На эту провокацию Александра не ответила, батист взяла, чтобы прекратить разговоры, и отправилась домой. Еще на подходах к палисаднику, где рос низкий кустарник и копошились в лопухах подросшие цыплята, она услышала эту странную тишину. Не брехал и не гремел цепью Цыган, не вопила в курятнике суматошная несушка, не падали яблоки в саду. И не слышалось голоса отца — а он в последнее время стал шумен и разговорчив, вступал в беседы и с Цыганом, и с несушкой, и всем, даже яблоням, рассказывал, какой будет у него внук. Отличный, крепкий парень, названный в его честь Ленькой — это дочка придумала, молодец. И как дед с внуком пойдут на пруд ловить карасей, а зимой — на охоту…
Но едва Александра переступила порог дома, как ей стало ясно: Леонид Андреевич Морозов уже никогда не пойдет на охоту. Ни с внуком, ни без внука.
Отец лежал в сенях на полу. Он умер мгновенно, пораженный инсультом, и упал, как падает скошенное молнией дерево. Распростертый на полу, он казался очень большим, и при взгляде на него Александре стало понятно, что мертвый отец и есть источник этой страшной тишины. Это было чудовищное открытие, его невозможно было принять, его не вмещал человеческий разум, но душа понимала, что это так и есть, и, бессильно опустившись на колени, на чистые доски пола, Александра бессильно и тихонько завыла. Она выла и прислушивалась к тишине, и ей стало легче и проще, только когда она почувствовала жгучую боль, опоясавшую ее поясницу. К вечеру родилась Кира, и молодая мать, услышав первый жалкий писк новорожденной, забыла о страшной тишине… И не вспоминала ее больше никогда — даже когда Кира болела и ей делали операцию на сердце. А вот теперь вспомнила. И это могло означать только одно. Там, за дверью, — смерть.

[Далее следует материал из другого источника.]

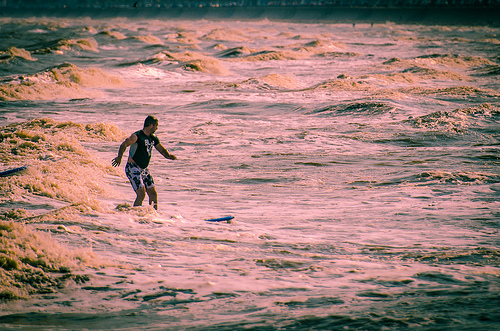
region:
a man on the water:
[104, 103, 182, 218]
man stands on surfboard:
[96, 108, 243, 240]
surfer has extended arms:
[105, 102, 183, 222]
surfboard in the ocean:
[175, 205, 235, 225]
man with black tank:
[105, 110, 180, 210]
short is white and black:
[120, 163, 162, 197]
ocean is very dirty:
[9, 14, 497, 317]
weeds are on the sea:
[7, 105, 109, 299]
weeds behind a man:
[6, 106, 242, 279]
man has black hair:
[122, 108, 171, 158]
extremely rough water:
[0, 14, 498, 319]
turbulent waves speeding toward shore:
[3, 42, 123, 312]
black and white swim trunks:
[120, 161, 159, 194]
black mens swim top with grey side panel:
[129, 130, 161, 166]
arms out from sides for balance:
[109, 137, 179, 168]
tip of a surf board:
[147, 210, 240, 232]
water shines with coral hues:
[0, 12, 477, 322]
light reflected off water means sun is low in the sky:
[8, 16, 491, 311]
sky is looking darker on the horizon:
[1, 0, 499, 32]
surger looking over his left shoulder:
[108, 95, 200, 221]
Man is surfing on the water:
[104, 112, 241, 229]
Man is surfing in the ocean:
[100, 108, 238, 230]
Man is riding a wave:
[105, 111, 236, 229]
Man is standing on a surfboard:
[196, 206, 235, 226]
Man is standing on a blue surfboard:
[199, 211, 235, 226]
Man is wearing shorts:
[117, 161, 157, 193]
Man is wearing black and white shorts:
[123, 161, 156, 193]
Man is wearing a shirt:
[129, 129, 156, 170]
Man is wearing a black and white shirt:
[125, 130, 162, 170]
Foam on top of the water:
[1, 10, 498, 320]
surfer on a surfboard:
[116, 111, 242, 233]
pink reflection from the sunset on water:
[227, 106, 329, 254]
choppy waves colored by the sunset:
[197, 34, 398, 164]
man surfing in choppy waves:
[55, 84, 238, 259]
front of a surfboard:
[196, 209, 246, 241]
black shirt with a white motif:
[127, 132, 161, 171]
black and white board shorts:
[123, 166, 160, 201]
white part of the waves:
[19, 135, 114, 260]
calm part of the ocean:
[225, 132, 357, 245]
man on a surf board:
[109, 93, 258, 278]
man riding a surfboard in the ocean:
[108, 112, 179, 212]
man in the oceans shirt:
[131, 127, 156, 168]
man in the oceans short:
[123, 161, 156, 191]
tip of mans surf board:
[205, 212, 237, 227]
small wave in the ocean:
[308, 69, 375, 96]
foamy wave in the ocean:
[1, 215, 101, 313]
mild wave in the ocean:
[2, 64, 122, 101]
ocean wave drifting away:
[418, 109, 485, 139]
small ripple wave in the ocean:
[404, 233, 499, 295]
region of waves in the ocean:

Так что недаром она так подвыла, когда первый раз увидела эту дверь! Всего час назад, перепугав соседку Маргариту. Всего час назад, когда в желудке еще не плескалась огненным пламенем неизвестно зачем выпитая водка. Час назад Александра уже почуяла смерть — звериным чутьем.
Теперь ей было необходимо проникнуть в комнату. Неизвестно на что рассчитывая, она вскочила и подергала дверь. Заперто, разумеется. Тогда она подналегла на нее плечом, потом ударилась с силой — как глупая муха о стекло! Но это дверь старой закалки, ее здоровый мужик не снесет с петель, что уж говорить об Александре! Плача уже в голос, она потерла плечо — наверняка будет синяк — и уставилась на замочную скважину. Большую скважину. Ее открывает старый ключ — увесистый и нелепый, как из сказки про Буратино. Именно такой висел у Александры на связке. Раньше он открывал дверь в ее квартиру. Давно.